Precisely! This new area is known as precision medicine. We now know that patients respond differently to medications and treatments. Precision medicine will be able to make a key contribution towards delivering personalized diagnoses and therapy. The combination of data from a genetic profile and radiological image data, known as radionomics, also has a role to play here. MRI images, for example, show up patterns that the human eye is actually unable to see. However, if an AI algorithm compares this pattern with the genotype, it is possible it may detect things that the human eye misses – which is a hugely exciting field.
Will the image/importance of radiology change?

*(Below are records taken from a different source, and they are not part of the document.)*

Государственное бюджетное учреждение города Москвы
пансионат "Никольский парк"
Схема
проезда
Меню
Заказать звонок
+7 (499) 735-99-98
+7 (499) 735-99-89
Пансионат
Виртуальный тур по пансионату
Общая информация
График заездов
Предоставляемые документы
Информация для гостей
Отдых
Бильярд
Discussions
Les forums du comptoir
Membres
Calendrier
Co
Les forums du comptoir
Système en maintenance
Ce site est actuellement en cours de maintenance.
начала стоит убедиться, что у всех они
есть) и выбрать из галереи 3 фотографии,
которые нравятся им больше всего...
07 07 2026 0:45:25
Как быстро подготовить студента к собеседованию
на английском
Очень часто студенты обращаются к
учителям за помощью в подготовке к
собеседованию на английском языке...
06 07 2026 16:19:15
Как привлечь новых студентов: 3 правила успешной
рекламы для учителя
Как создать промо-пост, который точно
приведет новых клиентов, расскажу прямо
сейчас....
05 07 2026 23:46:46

We anticipate that the job outline of a radiologist will change dramatically. In future, a chief physician will likely focus on choosing the right support tools for his department first and foremost, so that it can make more accurate and reliable diagnoses. I believe that Artificial Intelligence offers a tremendous opportunity for radiology – we just need to take it. Development will continue to the stage at which, in future, there will likely be imaging departments that work in concert with pathology and the laboratory. In this context, radiology will lead the way in initiating the correct treatment for the patient. The importance of radiology will increase significantly in clinical practice thanks to AI algorithms. After all, the tasks of a radiologist are many and varied: They organize multi-disciplinary cancer team meetings, for example, which require systems that help to put together the many different types of information from pathology and laboratories for the MDT presentations. Until now, the process has been in some cases somewhat cumbersome, prompting GE and Roche Diagnostics to set themselves the goal, through a strategic partnership, of creating a decision support platform in the field of oncology.

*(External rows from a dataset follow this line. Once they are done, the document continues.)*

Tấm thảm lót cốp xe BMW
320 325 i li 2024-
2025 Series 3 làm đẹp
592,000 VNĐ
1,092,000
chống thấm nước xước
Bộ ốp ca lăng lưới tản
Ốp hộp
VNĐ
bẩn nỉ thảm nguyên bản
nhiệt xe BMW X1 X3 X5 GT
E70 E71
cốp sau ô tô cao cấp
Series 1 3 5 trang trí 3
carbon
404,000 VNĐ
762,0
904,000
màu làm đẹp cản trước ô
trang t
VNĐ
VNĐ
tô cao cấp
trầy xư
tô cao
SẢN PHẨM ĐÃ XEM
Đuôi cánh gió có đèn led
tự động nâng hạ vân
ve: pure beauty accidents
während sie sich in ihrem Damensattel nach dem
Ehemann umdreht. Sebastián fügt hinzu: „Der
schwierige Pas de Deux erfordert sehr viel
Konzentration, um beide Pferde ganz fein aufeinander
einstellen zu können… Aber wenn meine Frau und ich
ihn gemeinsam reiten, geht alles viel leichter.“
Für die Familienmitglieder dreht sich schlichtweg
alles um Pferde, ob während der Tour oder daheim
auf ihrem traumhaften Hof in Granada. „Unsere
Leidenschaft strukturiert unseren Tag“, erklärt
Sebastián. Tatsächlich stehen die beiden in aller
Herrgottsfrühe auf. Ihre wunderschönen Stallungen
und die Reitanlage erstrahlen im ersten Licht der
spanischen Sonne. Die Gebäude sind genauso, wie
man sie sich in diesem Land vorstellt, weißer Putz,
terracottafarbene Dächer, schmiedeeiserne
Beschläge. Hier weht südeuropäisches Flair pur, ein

What topics is GE addressing?
One very interesting area is the “Smart Scanner”: We’re making the device smart. Every MRI scan begins with a scout scan, which is like an overview scan. Afterwards, the MTRA selects the sequences. Wouldn’t it be good if the scanner analyzed the scout scan to determine the patient’s anatomy so that we can then automatically select the correct trace elements and sequences? We’ve already made this possible in our equipment. Another example: It is often only after the examination, once the patient has gone home or is back on the ward, that we discover whether there is a need to repeat a scan. This is why we have developed an algorithm that aims to detect certain issues during the scan and trigger a warning: Please check the sequence again – the image quality may be inadequate. In this context, AI is already making lives easier.